Tell us about a typical day in your life at the hospital.

There is never a ‘typical’ day in Neurosurgery. Trying to imagine or describe a typical day would amount to straitjacketing. Right from my residency days, the byword in neurosurgery is ‘expect the unexpected’, followed in rapid succession by ‘carpe diem’, or seize the day. The neurological evaluation may take up to thirty minutes, and multiple sessions and it gets abridged with experience. Analysis of the imaging studies (CT, MRI, etc.) in the context of a given patient may be time consuming yet may need a fast decision making.
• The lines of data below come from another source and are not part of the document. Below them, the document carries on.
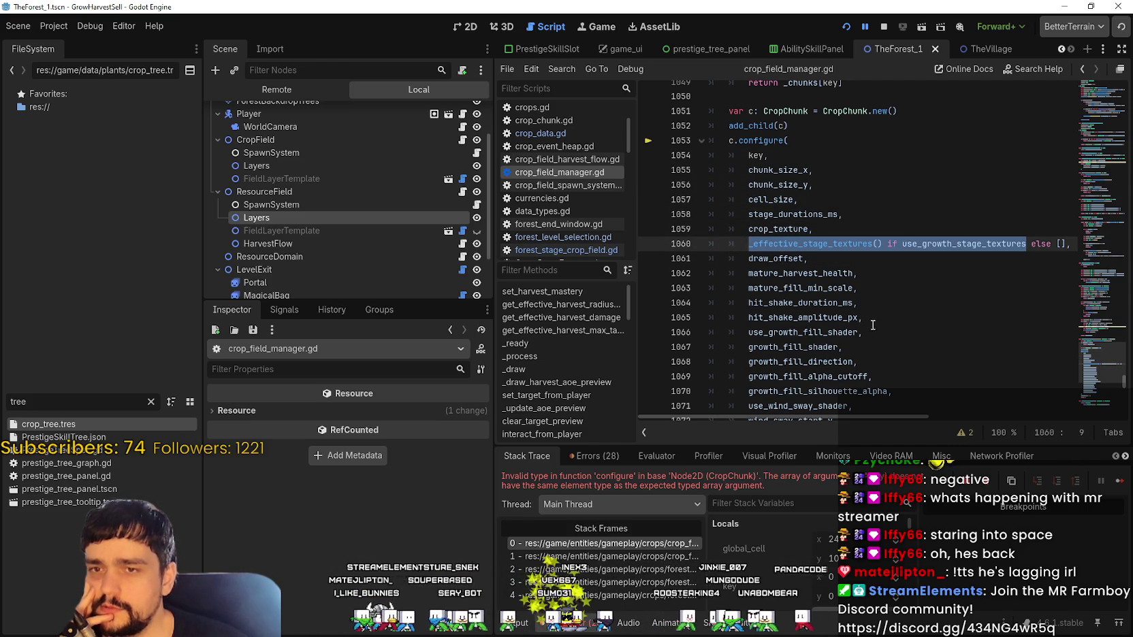
pyautogui.press('ctrl+z')
pyautogui.press('ctrl+z')
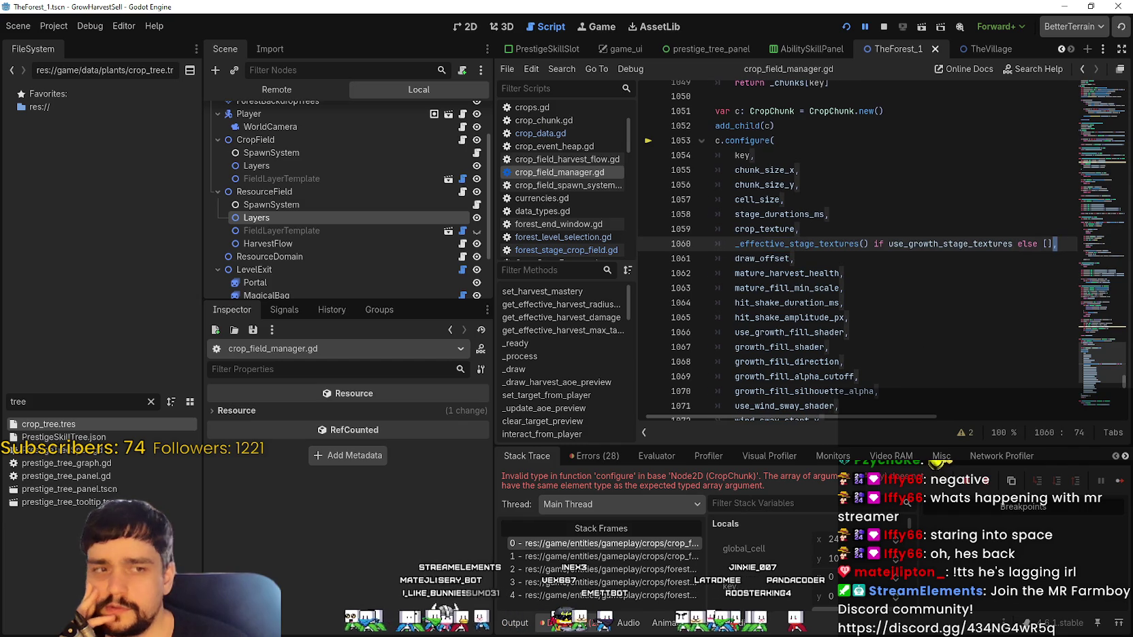
pyautogui.click(885, 24)
# - Restart the game, start a new run, visit the skill board, and travel through the portal to the forest stage
pyautogui.press('F5')
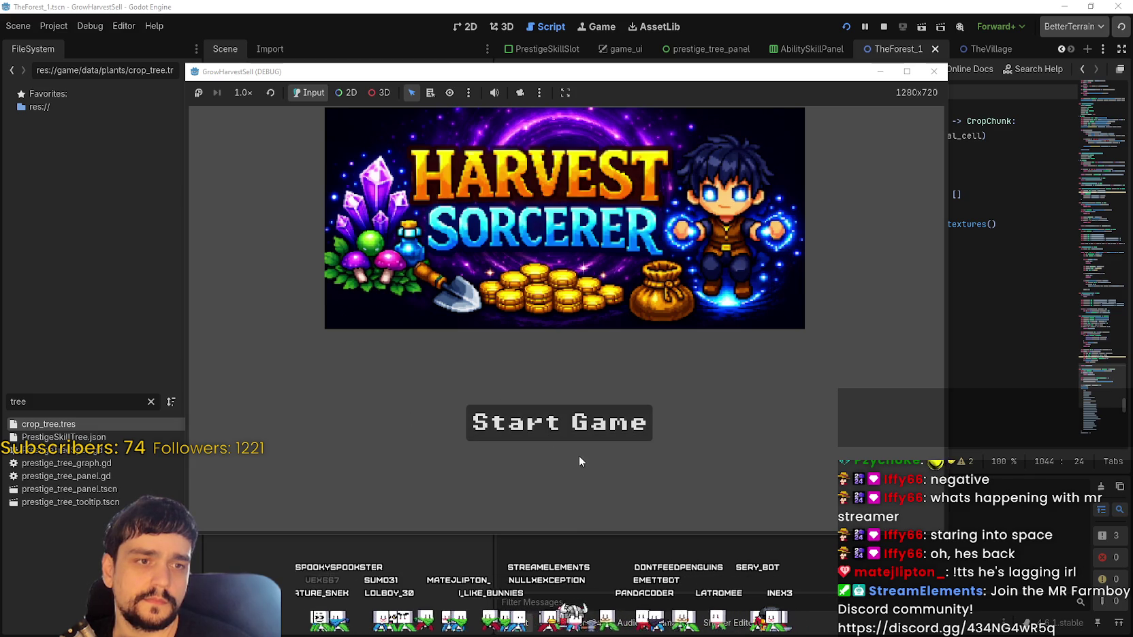
pyautogui.click(558, 436)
To operate or not, would be the question.
Surgery on the brain or on the spine is an enriching experience, when it dawns on the surgeon that what we are seeing, or touching is the essence of the patient himself/herself. Much as a religious place of worship gives physicality to our idea of God, brain too physically is seat of the abstract, that is the emotions, the actions, the learning, the personality, relationships and so on. Neurosurgery is indeed spirituality in action.

Which are the surgeries that you have done the most?

A specialty like Neurosurgery too is acquiring layers and gradually we are watching neurosurgeons who operate only on some particular aspect of neurosurgical problems. Nevertheless, I still operate on an array of neurosurgical problems of the brain and the spine. Tumors constitute majority of the brain problems while degenerative diseases of the spine form the single largest group that requires neurosurgical attention.